It seems that metamath-knife only runs the knapsack algorithm on a subset of the labels. First on the first twenty, then on the next hundred. I believe this is a trade-off to avoid shuffling too much the statements, which are ordered by how often they are referenced later in the proof. This is important for the first twenty statements, which only need one letter. That may limit the algorithm.
Also, in this particular example, there are very long labels, like ~ 2swrd2eqwrdeq, which probably also make the knapsack's algorithm's work harder.

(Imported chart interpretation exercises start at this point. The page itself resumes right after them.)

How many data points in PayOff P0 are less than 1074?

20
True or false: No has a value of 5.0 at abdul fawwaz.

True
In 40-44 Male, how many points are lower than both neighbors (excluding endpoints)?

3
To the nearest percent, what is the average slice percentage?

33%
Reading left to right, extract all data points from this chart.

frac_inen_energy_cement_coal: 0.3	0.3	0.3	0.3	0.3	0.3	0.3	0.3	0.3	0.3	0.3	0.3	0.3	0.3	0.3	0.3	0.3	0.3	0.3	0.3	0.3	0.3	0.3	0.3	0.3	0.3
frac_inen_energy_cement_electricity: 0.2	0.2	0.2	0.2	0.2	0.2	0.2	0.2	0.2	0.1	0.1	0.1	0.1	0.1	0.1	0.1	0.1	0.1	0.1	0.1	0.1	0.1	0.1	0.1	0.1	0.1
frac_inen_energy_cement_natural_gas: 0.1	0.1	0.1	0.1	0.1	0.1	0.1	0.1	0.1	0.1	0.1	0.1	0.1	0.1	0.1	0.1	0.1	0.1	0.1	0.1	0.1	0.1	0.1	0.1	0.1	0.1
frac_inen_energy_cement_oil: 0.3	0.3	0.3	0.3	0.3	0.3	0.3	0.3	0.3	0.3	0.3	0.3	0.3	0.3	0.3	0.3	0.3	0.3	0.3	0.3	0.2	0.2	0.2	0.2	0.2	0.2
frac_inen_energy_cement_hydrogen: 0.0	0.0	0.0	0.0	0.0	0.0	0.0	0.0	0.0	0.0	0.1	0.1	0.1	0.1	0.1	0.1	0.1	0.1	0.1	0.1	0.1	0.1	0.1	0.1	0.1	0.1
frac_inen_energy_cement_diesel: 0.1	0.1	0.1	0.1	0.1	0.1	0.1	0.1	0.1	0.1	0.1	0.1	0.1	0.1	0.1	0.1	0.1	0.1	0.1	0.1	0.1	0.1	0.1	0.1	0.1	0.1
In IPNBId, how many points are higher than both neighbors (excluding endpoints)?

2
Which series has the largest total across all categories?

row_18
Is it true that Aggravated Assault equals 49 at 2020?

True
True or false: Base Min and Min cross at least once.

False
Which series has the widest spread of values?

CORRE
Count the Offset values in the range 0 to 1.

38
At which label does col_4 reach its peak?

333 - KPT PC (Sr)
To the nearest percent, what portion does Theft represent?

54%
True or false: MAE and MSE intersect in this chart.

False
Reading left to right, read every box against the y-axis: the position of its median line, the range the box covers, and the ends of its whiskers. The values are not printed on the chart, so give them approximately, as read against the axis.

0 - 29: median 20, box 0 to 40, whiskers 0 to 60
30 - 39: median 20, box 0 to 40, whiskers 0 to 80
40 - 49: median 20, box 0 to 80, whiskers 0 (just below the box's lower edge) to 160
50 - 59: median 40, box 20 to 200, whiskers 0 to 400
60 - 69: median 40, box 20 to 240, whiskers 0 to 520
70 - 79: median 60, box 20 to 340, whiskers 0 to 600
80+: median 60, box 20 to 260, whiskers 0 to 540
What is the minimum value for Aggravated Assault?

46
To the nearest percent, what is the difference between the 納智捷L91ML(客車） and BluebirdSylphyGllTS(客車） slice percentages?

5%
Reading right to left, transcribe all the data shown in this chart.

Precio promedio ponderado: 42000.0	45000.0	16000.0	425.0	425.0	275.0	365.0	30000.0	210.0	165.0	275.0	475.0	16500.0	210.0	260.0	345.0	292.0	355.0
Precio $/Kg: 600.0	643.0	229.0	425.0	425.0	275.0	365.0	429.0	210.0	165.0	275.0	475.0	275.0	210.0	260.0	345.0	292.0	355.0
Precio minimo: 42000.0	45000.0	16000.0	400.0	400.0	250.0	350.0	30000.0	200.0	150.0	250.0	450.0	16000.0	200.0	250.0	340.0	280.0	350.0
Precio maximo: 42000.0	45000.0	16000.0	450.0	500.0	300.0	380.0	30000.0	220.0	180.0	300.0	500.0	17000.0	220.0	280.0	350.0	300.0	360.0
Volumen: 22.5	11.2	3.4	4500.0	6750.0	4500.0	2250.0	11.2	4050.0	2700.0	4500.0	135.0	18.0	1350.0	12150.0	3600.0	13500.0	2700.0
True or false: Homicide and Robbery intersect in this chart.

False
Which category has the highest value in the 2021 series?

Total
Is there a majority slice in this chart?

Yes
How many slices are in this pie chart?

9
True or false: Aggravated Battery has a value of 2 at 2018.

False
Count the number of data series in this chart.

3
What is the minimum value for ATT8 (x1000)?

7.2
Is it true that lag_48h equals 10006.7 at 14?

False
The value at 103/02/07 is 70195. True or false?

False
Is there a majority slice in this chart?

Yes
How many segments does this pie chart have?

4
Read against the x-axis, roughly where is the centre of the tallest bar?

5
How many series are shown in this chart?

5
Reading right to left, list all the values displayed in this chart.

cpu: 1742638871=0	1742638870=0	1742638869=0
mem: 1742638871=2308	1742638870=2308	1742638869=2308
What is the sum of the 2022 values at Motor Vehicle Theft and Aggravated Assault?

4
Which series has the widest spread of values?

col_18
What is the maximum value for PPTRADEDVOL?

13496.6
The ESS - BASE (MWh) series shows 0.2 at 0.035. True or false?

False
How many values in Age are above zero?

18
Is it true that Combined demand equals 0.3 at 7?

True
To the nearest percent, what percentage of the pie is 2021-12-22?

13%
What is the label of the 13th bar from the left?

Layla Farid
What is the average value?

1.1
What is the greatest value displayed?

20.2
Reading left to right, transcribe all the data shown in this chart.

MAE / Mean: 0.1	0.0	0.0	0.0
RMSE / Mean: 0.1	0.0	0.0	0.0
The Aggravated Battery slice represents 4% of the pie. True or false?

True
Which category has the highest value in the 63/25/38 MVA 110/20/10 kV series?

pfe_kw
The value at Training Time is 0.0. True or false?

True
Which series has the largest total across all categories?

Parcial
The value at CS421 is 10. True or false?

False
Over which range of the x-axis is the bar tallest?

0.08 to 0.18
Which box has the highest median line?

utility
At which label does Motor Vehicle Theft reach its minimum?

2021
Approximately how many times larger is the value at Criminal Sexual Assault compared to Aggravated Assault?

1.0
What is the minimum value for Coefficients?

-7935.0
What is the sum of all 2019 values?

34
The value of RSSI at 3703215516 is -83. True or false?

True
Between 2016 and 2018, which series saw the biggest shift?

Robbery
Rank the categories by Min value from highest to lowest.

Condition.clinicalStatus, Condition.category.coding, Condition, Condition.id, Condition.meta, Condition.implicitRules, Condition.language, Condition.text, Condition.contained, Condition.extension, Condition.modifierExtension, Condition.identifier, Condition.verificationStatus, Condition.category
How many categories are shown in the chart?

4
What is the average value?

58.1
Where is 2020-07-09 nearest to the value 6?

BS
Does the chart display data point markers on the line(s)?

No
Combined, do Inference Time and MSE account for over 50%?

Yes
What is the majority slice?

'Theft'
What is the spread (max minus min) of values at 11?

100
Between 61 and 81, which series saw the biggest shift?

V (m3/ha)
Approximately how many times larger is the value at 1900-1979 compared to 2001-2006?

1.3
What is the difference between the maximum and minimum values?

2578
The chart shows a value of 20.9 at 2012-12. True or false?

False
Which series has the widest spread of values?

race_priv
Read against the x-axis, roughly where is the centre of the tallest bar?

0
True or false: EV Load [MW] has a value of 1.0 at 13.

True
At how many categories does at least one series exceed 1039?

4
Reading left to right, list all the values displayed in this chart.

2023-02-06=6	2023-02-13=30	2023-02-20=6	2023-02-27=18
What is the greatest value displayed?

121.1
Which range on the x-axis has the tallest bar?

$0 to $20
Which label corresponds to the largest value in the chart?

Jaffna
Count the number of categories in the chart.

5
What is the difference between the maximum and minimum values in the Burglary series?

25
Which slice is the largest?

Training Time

There must be something else beyond the knapsack algorithm, though. With the proof of ~ ellimc, for which the label list is correctly packed (but ordered differently), the encoded proof is 4 characters longer than the original proof in set.mm.
In my experiments, I let metamath-knife read and parse the original proof, but it then rebuilds the compressed proof from scratch.
I believe it would be a good idea to copy the algorithm from mmj2/metamath, mostly for byte-reproducibility rather than efficiency per se.
IIRC the sorting is limited to within groups 1-20, 21-120, etc as you say, since we don't want to make the compressed text longer either. That doesn't explain the result of numclwlk1lem2f1 though, because there are 39 words before the big word numclwwlkovgelim
that causes the gap, and you can clearly do better by shuffling some of the other words around it (single big words aren't usually a problem, you usually only get bad results when there aren't enough small words). In fact, from these examples I would be more likely to guess that it is a simple greedy algorithm, and ellimc just got lucky. Big words causing a ragged right is a characteristic of the greedy algorithm.
The metamath-knife program now produces correct proofs, however it seems their size is a bit longer than compressed proofs generated by MMJ2 or the metamath program.